Final answer:
The Gramm-Leach-Bliley Act has three sections: the Financial Privacy Rule, which regulates the disclosure of consumers' personal financial information; the Safeguards Rule, mandating security protocols for protecting this information; and the Pretexting Provisions, which outlaw obtaining personal information under false pretenses.
Step-by-step explanation:
The Gramm-Leach-Bliley Act (GLB Act) of 1999 has three main sections, each with specific implications for the financial services industry:
- Financial Privacy Rule - Requires financial institutions to provide each consumer with a privacy notice at the time the consumer relationship is established and annually thereafter. The privacy notice must explain the information collected about the consumer, where that information is shared, how that information is used, and how that information is protected.

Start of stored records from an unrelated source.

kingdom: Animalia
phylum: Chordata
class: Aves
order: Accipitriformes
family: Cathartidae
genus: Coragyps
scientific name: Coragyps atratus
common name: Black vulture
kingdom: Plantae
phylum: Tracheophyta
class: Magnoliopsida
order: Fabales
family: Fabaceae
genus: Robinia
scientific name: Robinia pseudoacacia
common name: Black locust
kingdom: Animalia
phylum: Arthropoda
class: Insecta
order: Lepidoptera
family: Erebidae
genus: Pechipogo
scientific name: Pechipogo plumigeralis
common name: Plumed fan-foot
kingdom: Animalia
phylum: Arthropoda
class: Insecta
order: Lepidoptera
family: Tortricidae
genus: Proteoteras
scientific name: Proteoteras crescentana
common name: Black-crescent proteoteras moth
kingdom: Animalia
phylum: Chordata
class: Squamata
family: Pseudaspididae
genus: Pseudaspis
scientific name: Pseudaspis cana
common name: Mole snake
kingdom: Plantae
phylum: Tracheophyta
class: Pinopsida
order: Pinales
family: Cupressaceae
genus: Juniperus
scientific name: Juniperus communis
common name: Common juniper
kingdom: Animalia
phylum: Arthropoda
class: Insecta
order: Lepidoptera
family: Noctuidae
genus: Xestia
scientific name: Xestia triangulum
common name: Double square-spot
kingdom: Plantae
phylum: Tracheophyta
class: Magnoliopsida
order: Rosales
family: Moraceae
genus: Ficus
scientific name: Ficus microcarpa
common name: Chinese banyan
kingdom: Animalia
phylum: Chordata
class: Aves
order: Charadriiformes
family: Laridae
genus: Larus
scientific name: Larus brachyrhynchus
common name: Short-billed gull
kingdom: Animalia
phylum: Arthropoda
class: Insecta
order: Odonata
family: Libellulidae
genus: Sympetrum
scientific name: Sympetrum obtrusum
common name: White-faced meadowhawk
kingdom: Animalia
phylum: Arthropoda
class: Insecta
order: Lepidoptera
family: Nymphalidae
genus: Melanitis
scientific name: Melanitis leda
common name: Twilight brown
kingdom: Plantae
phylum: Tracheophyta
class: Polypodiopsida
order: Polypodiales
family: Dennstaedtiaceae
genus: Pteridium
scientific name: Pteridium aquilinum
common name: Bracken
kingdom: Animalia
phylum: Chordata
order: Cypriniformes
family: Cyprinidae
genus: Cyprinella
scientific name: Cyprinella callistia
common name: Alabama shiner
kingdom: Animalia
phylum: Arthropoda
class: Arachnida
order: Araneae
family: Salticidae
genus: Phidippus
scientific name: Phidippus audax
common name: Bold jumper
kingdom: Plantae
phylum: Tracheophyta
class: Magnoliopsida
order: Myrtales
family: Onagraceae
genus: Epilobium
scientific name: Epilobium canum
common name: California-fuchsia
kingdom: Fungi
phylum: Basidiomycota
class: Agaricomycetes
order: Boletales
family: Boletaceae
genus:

- Safeguards Rule - Mandates financial institutions to implement security programs to protect the confidentiality and integrity of personal consumer information.
- Pretexting Provisions - Prohibits the practice of pretexting (accessing private information under false pretenses) and establishes legal consequences for individuals and companies that engage in such behavior.
The GLB Act essentially overturned some provisions of the Glass-Steagall Banking Act, specifically allowing for the combination of commercial banking, investment banking, and insurance under one roof, while setting rules to protect consumers' personal financial information.